> WORK TO COMPLETE
Nothing other than the lines from the one containing "assign sout=(a^b^cin);" through the close of the entries below should be printed, each exactly.

> RECORDS FOR PROCESSING
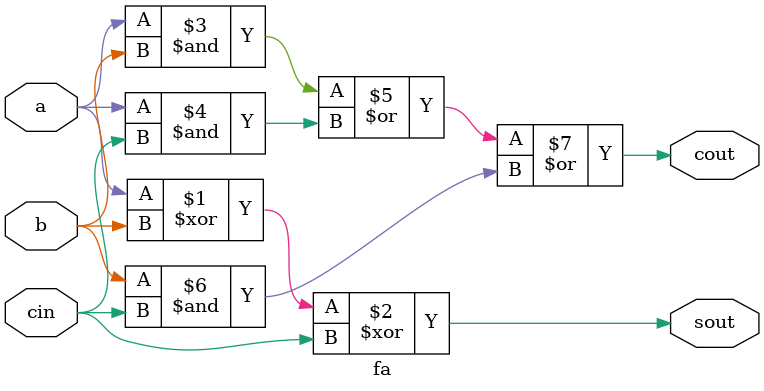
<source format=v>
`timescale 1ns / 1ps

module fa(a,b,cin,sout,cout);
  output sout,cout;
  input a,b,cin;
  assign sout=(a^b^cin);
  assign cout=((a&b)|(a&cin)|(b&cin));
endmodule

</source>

> EXERCISE RESULT
  assign sout=(a^b^cin);
  assign cout=((a&b)|(a&cin)|(b&cin));
endmodule

</source>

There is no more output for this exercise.